Quite frequently I require my students to “engage” with readings, authors, and concepts from class. I prefer this term over other options, like critically assess, analyze, critique, or even describe. But, what does it mean to engage? Last semester in my big class, one of the TAs had to devote about 30 minutes of her 50 minute discussion section to explaining the term “engage.” At first, when she told me that the students had required that she spend so much time discussing how to engage I was incredulous. Really? I wondered. How can students come to college and not know what engage means? However now, as I think through some of the readings that I’m using for my feminist pedagogy article, I’m reassessing my reaction. Maybe understanding what it means to engage is not as easy (or obvious) as I thought. Maybe I need to spend some time unpacking the term (ugh….I don’t really like using the term “unpack,” but it seems to fit here)? Maybe I also need to think through why students wouldn’t necessarily understand what it means to engage. Or what resistances they might have to engaging in the first place. In (hopefully) a series of posts, “What does it mean to engage?”, I want to spend some time and space engaging with the term “engage.”
So, again, what does it mean to engage? Maybe a good place to start is the dictionary; I’ll use the one on my computer dashboard. While not all of these fit, I do find that several of the definitions can help to clarify what I mean when I ask students to engage. To engage with an author or an idea or a conversation or a reading is to do more than just read or attempt to comprehend what someone believes or what they assert in an essay. To engage is to participate/become involved (def. 2.1) with those ideas, to establish meaningful connections with them (def 2.2) in ways that require thinking about not only what they mean but what they do and what they do to us. In other words, when I ask students to “engage with an essay,” I want them to do more than read the essay, I want them to really try to understand what the author is claiming and then think about how that claim affects how they see/experience/feel the world. To engage is also to critique a reading/idea/author, not by dismissing it immediately as wrong, but by working through it, exploring its limits and possibilities and by debating it (def 2.6). Perhaps the biggest key to engaging is to be an active, involved, serious participant in the process of learning/thinking/feeling about an idea/author/reading.
When I was in grad school, one of my professors provided me with a helpful framework for engaging with an author/text. I use this framework to think through my own writing and as I develop assignments for my classes. Here’s an example of how I used it in a class last fall. It involves three key elements: appreciation, critique and construction:
APPRECIATION involves figuring out what the author is saying and demonstrating a clear understanding of their argument and how they develop and defend it. Appreciation does not require that you agree with the reading. Instead, it requires that you clearly state the author’s argument. What is their main argument? What is the purpose of that argument? How do they defend it? This element of engagement is crucial; you can’t have a critical conversation about (or with) an author until you spend some time really thinking about what they are claiming.
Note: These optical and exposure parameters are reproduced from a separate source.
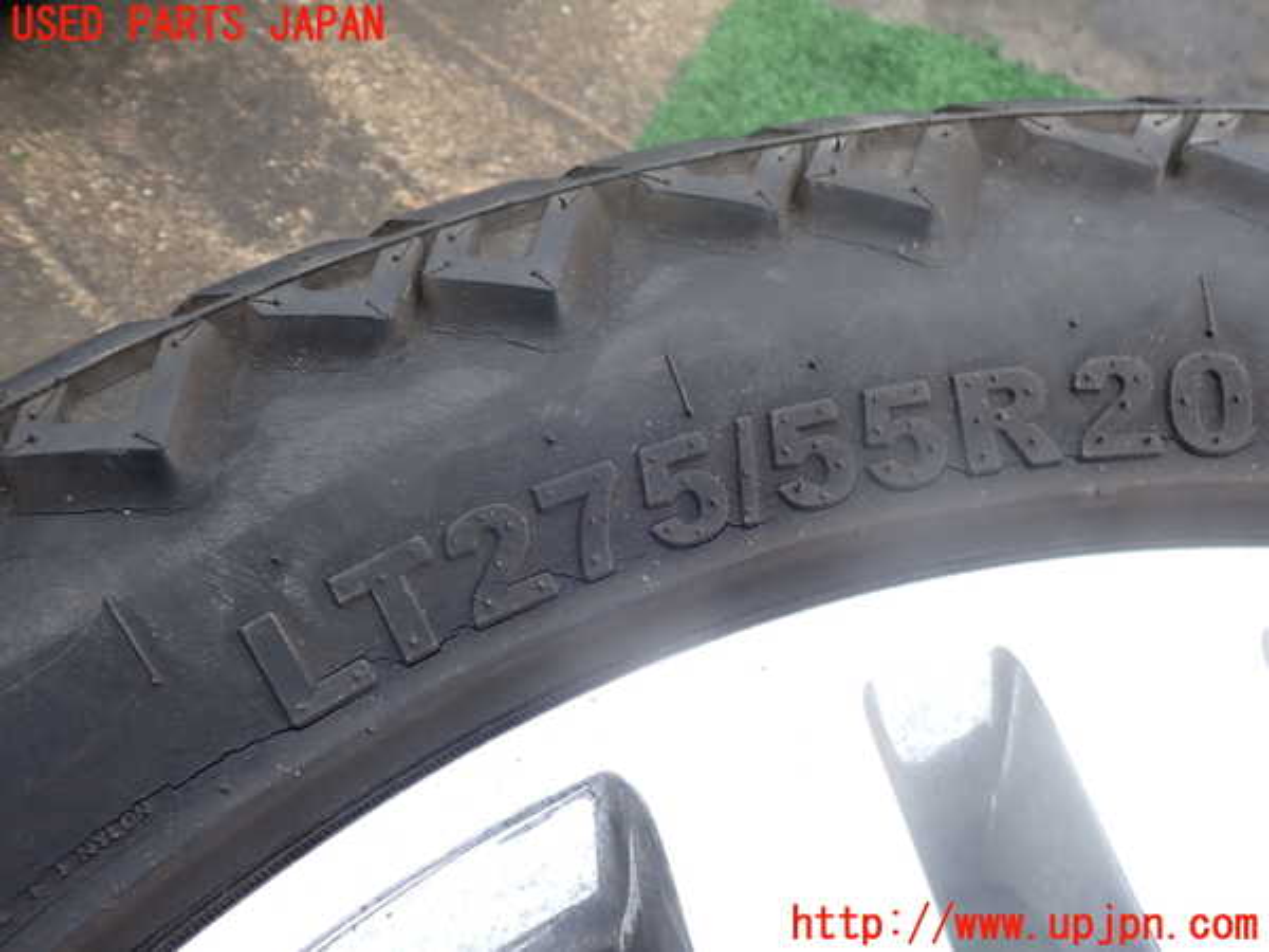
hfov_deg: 60.0
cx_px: 634
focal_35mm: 30
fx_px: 1100
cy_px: 476
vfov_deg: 46.8
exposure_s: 1/320
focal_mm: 5.4
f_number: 3.2
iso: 100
CRITIQUE involves assessing what the author is saying. Critique should not involve a total rejection of dismissal of the reading. Instead, it could involve raising some critical or questions and/or exploring the benefits or limitations of the argument. An important thing to note here: critique does not mean trash (or reject or dismiss). Critique involves entering into a critical conversation or debate with the argument; it’s hard, if not impossible, to do that if you enter the conversation with the intractable position, “this author is absolutely wrong!”
CONSTRUCTION involves applying the concepts from the reading to your own thoughts, areas of interest and research or experiences. It could also involve applying the reading to the topics/discussions of our class. This element is especially important for engaging. Construction is about doing something with the author’s argument: applying it, translating it, re-working it to function in unexpected ways, taking it in new directions.
But, this isn’t all that engagement is, especially engagement from a queering feminist perspective. To engage with ideas is to resist them: to refuse to merely accept them as the truth, to push back and talk back at them, to trouble and disrupt them. It is also to be generous with them: to be open to taking them seriously and to allowing them to disrupt your worldview. I have a lot more to write on engagement, especially in relation to both my own troublemaking pedagogy and bell hooks’ notion of engaged pedagogy. But that will have to wait for part two of this series.